Из-под одеяла я глухо слышал, как машина подъехала к нашему дому, как водитель стучал в окно и как открывал ему отец и они о чём-то разговаривали. Потом мне показалось, что я услышал голос матери, а потом приближающиеся шаги отца.
- Ну вот, начинается – подумал я и крепко зажмурил глаза
- Василий! – я ни гу-гу.
- Василий! – отец затормошил меня за плечо.
- А, чё, батя?
- Это почему за тобой из сельсовета приехали?
- Из какого сельсовета? Я сплю давно.
- Ладно, вставай и одевайся, поедешь туда с матерью – и отец, было, направился в дом, но потом развернулся, и опять подошёл к раскладушке.

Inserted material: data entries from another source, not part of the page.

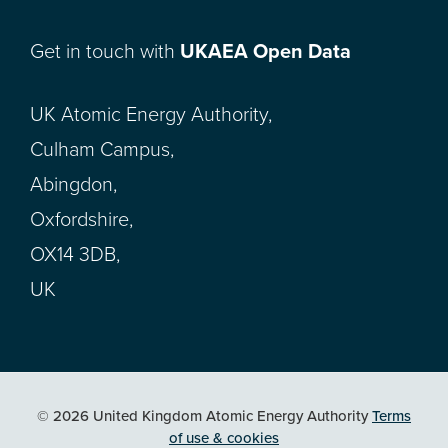
Get in touch with
UKAEA Open Data
UK Atomic Energy Authority,
Culham Campus,
Abingdon,
Oxfordshire,
OX14 3DB,
UK
© 2026 United Kingdom Atomic Energy Authority
Terms
of use & cookies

- Ну, если что, гляди у меня! – и я увидел у себя под носом выплывший из темноты кулак.
Матери, водитель любезно предложил ехать в кабине, а передо мной, гостеприимно распахнул двери будки. Как только я шагнул в её темноту, меня довольно грубо схватили с двух сторон и усадили между собой папаши Фомы и Мотыля.
- А ну признавайся, чего вы там натворили?
- Ничего я не знаю! Я спал давно, а меня разбудили.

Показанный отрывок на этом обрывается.